Here are the outdoor fire laws listed by the city of Minneapolis:

    • Outdoor recreational fires are permitted between 9 a.m. and 10 p.m.
    • Keep fires small: less than three feet in diameter and two feet high.
    • Postpone a fire when Minneapolis is under an air pollution advisory. Fires release fine particles that contribute to air pollution and are implicated in health problems including strokes, heart attacks, and asthma. Sign up for air quality alerts from the Minnesota Pollution Control Agency.
    • Burn only untreated, unpainted, dry wood. Never burn cardboard boxes, trash, or debris, because the smoke can be toxic.
    • Fire must be at least 25 feet away from a structure or combustible material and in a fire ring or pit with edges more than six inches high.
    • Have a hose or fire extinguisher present.
    • Postpone the fire when the wind exceeds 10 mph.
    • Fire must be constantly attended by someone 18 years or older and completely out before being abandoned.
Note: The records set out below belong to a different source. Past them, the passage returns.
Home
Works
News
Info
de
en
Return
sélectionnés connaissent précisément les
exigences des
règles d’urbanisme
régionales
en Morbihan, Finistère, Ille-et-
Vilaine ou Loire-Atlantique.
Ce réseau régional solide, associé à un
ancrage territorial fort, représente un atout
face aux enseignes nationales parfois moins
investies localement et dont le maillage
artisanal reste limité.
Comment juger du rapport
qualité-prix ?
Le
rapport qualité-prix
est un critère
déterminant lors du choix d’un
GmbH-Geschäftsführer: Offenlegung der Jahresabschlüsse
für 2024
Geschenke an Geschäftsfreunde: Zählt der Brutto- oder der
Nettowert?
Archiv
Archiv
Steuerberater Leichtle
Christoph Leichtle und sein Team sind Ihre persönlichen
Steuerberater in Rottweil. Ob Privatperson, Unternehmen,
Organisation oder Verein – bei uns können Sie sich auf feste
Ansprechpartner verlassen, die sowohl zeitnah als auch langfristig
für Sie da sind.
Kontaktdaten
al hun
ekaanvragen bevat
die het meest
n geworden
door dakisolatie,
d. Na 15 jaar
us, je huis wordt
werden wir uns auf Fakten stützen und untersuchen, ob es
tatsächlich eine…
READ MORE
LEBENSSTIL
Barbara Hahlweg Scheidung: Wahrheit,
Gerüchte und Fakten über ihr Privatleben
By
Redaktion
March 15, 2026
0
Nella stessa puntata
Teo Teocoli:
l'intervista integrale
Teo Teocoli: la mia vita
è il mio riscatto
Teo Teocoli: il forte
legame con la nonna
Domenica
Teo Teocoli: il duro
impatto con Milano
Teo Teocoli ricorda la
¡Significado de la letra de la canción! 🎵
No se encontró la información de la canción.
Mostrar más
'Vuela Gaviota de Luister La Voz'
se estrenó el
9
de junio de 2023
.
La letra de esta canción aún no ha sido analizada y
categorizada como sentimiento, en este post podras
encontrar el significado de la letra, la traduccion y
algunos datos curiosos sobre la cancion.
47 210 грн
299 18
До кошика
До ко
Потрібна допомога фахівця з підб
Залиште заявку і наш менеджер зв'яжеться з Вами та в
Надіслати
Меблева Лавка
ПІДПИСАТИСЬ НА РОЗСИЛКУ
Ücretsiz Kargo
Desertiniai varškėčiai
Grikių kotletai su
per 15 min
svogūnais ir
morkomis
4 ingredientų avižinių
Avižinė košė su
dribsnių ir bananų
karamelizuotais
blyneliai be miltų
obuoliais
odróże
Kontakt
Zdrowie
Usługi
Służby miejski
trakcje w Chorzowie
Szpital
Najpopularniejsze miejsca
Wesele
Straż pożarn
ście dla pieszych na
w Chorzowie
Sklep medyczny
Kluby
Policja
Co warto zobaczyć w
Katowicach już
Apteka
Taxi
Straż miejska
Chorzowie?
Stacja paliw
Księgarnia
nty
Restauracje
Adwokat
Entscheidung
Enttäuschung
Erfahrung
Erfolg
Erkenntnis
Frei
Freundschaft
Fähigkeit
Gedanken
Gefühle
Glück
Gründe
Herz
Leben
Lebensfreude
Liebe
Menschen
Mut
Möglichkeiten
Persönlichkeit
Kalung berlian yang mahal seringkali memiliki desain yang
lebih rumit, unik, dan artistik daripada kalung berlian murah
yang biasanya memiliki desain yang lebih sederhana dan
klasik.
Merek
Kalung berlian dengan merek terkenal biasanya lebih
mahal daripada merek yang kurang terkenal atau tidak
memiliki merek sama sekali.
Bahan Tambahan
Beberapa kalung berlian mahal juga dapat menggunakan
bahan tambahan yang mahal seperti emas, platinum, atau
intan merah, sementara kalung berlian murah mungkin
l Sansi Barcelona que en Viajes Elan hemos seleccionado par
The restrictions are nearly identical in St. Paul.

Speaking carefully here so as to avoid indicting myself... I don't know anyone in Minneapolis or St. Paul who follows the 25-foot rule, because I don't know anyone in Minneapolis or St. Paul in a tax bracket allowing for that kind of outdoor space. Burning cardboard feels like something we've all done. Three feet by two feet is very, very small; 10 p.m. is pretty dang early.

So hey, happy fire-weather season, everyone. Just out of curiosity, how many of these laws have you broken? Perhaps even as recently as this weekend? We're guessing at least five.